Start of DATASET RECORDS
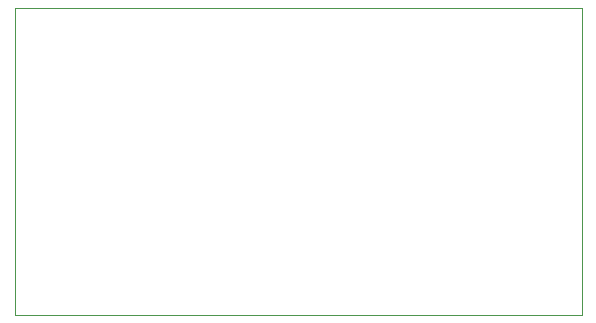
<source format=gm1>
G04 #@! TF.GenerationSoftware,KiCad,Pcbnew,7.0.2-6a45011f42~172~ubuntu20.04.1*
G04 #@! TF.CreationDate,2023-05-13T15:02:50+09:00*
G04 #@! TF.ProjectId,Wisun_proto,57697375-6e5f-4707-926f-746f2e6b6963,0.3*
G04 #@! TF.SameCoordinates,PX1b67618PY41e13c0*
G04 #@! TF.FileFunction,Profile,NP*
%FSLAX46Y46*%
G04 Gerber Fmt 4.6, Leading zero omitted, Abs format (unit mm)*
G04 Created by KiCad (PCBNEW 7.0.2-6a45011f42~172~ubuntu20.04.1) date 2023-05-13 15:02:50*
%MOMM*%
%LPD*%
G01*
G04 APERTURE LIST*
G04 #@! TA.AperFunction,Profile*
%ADD10C,0.100000*%
G04 #@! TD*
G04 APERTURE END LIST*
D10*
X0Y26000000D02*
X0Y0D01*
X48000000Y0D02*
X48000000Y26000000D01*
X48000000Y26000000D02*
X0Y26000000D01*
X0Y0D02*
X48000000Y0D01*
M02*

</source>
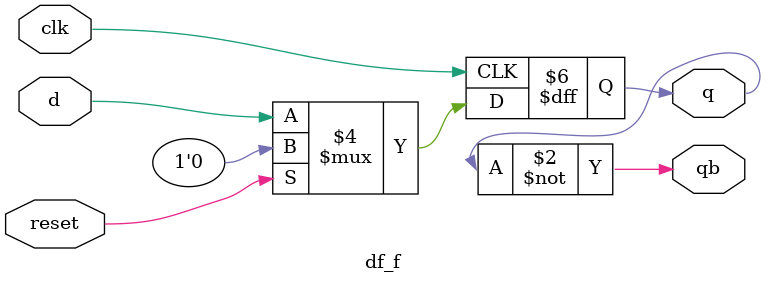
<source format=v>
 module df_f(clk,
           reset,
           d,
           q,
           qb);

 input clk, reset, d;
 output reg q;
 output qb;
 
 always@(posedge clk)
 begin
     if(reset)
        q=0;
     else
        q=d;
 end
 
 assign qb=~q;
       
endmodule         
</source>
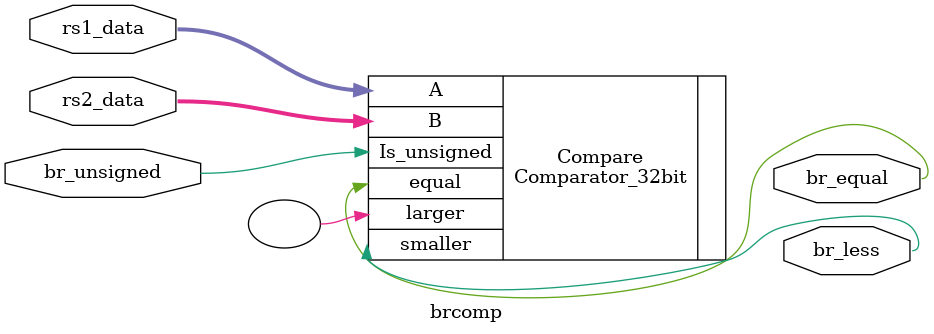
<source format=sv>
module brcomp(
	input  logic [31:0] rs1_data, rs2_data,
	input  logic br_unsigned,
	output logic br_less, br_equal
);

Comparator_32bit	 Compare (.A(rs1_data), .B(rs2_data), .Is_unsigned(br_unsigned), .equal(br_equal), .smaller(br_less), .larger() );
endmodule
</source>
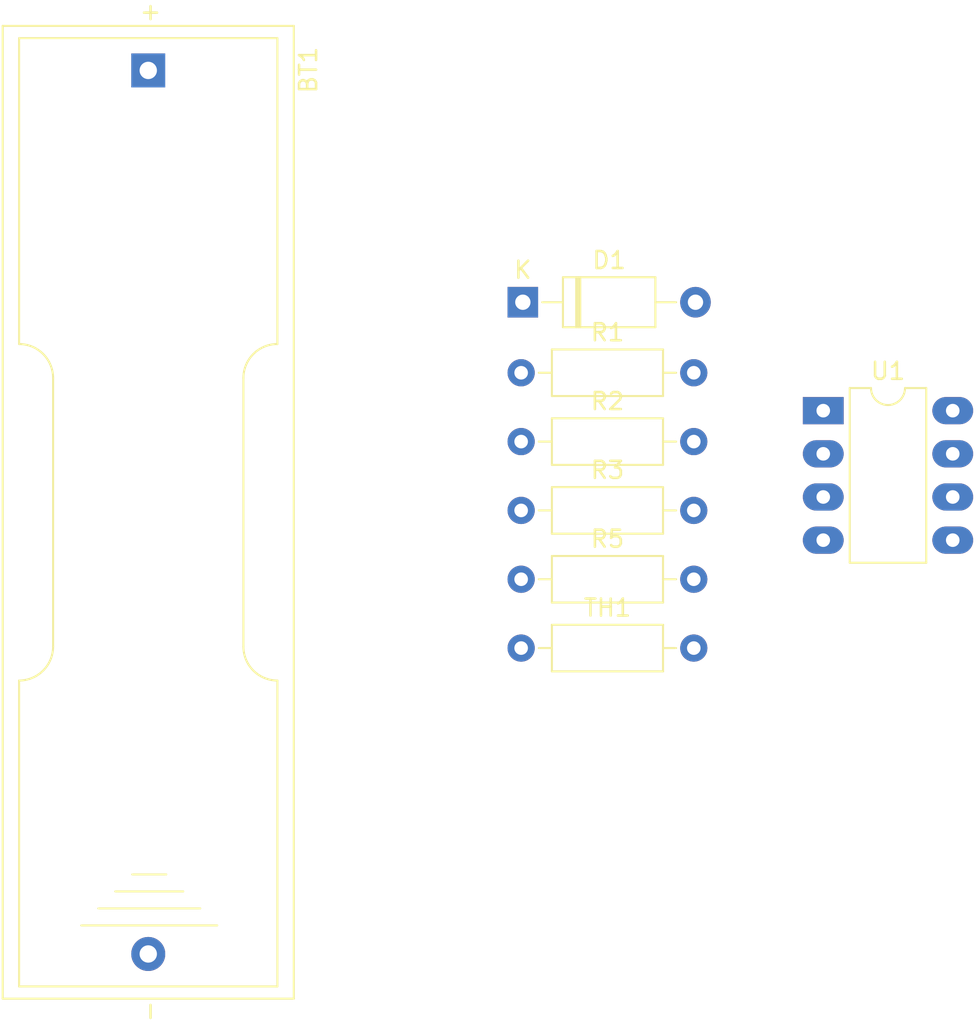
<source format=kicad_pcb>
(kicad_pcb (version 20221018) (generator pcbnew)

  (general
    (thickness 1.6)
  )

  (paper "A4")
  (layers
    (0 "F.Cu" signal)
    (31 "B.Cu" signal)
    (32 "B.Adhes" user "B.Adhesive")
    (33 "F.Adhes" user "F.Adhesive")
    (34 "B.Paste" user)
    (35 "F.Paste" user)
    (36 "B.SilkS" user "B.Silkscreen")
    (37 "F.SilkS" user "F.Silkscreen")
    (38 "B.Mask" user)
    (39 "F.Mask" user)
    (40 "Dwgs.User" user "User.Drawings")
    (41 "Cmts.User" user "User.Comments")
    (42 "Eco1.User" user "User.Eco1")
    (43 "Eco2.User" user "User.Eco2")
    (44 "Edge.Cuts" user)
    (45 "Margin" user)
    (46 "B.CrtYd" user "B.Courtyard")
    (47 "F.CrtYd" user "F.Courtyard")
    (48 "B.Fab" user)
    (49 "F.Fab" user)
    (50 "User.1" user)
    (51 "User.2" user)
    (52 "User.3" user)
    (53 "User.4" user)
    (54 "User.5" user)
    (55 "User.6" user)
    (56 "User.7" user)
    (57 "User.8" user)
    (58 "User.9" user)
  )

  (setup
    (pad_to_mask_clearance 0)
    (pcbplotparams
      (layerselection 0x00010fc_ffffffff)
      (plot_on_all_layers_selection 0x0000000_00000000)
      (disableapertmacros false)
      (usegerberextensions false)
      (usegerberattributes true)
      (usegerberadvancedattributes true)
      (creategerberjobfile true)
      (dashed_line_dash_ratio 12.000000)
      (dashed_line_gap_ratio 3.000000)
      (svgprecision 4)
      (plotframeref false)
      (viasonmask false)
      (mode 1)
      (useauxorigin false)
      (hpglpennumber 1)
      (hpglpenspeed 20)
      (hpglpendiameter 15.000000)
      (dxfpolygonmode true)
      (dxfimperialunits true)
      (dxfusepcbnewfont true)
      (psnegative false)
      (psa4output false)
      (plotreference true)
      (plotvalue true)
      (plotinvisibletext false)
      (sketchpadsonfab false)
      (subtractmaskfromsilk false)
      (outputformat 1)
      (mirror false)
      (drillshape 1)
      (scaleselection 1)
      (outputdirectory "")
    )
  )

  (net 0 "")
  (net 1 "Net-(D1-K)")
  (net 2 "Net-(BT1-+)")
  (net 3 "Net-(U1A-+)")
  (net 4 "GND")
  (net 5 "Net-(U1A--)")
  (net 6 "Net-(R5-Pad2)")
  (net 7 "unconnected-(U1B-+-Pad5)")
  (net 8 "unconnected-(U1B---Pad6)")
  (net 9 "unconnected-(U1-Pad7)")

  (footprint "Resistor_THT:R_Axial_DIN0207_L6.3mm_D2.5mm_P10.16mm_Horizontal" (layer "F.Cu") (at 128.27 86.36))

  (footprint "Resistor_THT:R_Axial_DIN0207_L6.3mm_D2.5mm_P10.16mm_Horizontal" (layer "F.Cu") (at 128.27 70.16))

  (footprint "Battery:BatteryHolder_Keystone_2460_1xAA" (layer "F.Cu") (at 106.325 52.37 -90))

  (footprint "Resistor_THT:R_Axial_DIN0207_L6.3mm_D2.5mm_P10.16mm_Horizontal" (layer "F.Cu") (at 128.27 82.31))

  (footprint "Resistor_THT:R_Axial_DIN0207_L6.3mm_D2.5mm_P10.16mm_Horizontal" (layer "F.Cu") (at 128.27 74.21))

  (footprint "Diode_THT:D_A-405_P10.16mm_Horizontal" (layer "F.Cu") (at 128.37 66.01))

  (footprint "Package_DIP:DIP-8_W7.62mm_LongPads" (layer "F.Cu") (at 146.05 72.39))

  (footprint "Resistor_THT:R_Axial_DIN0207_L6.3mm_D2.5mm_P10.16mm_Horizontal" (layer "F.Cu") (at 128.27 78.26))

)

</source>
End of DATASET RECORDS
DIRECTIONS >> If a line in the material holds "false", copy it.

RESULT BELOW >>
      (disableapertmacros false)
      (usegerberextensions false)
      (plotframeref false)
      (viasonmask false)
      (useauxorigin false)
      (psnegative false)
      (psa4output false)
      (plotinvisibletext false)
      (sketchpadsonfab false)
      (subtractmaskfromsilk false)
      (mirror false)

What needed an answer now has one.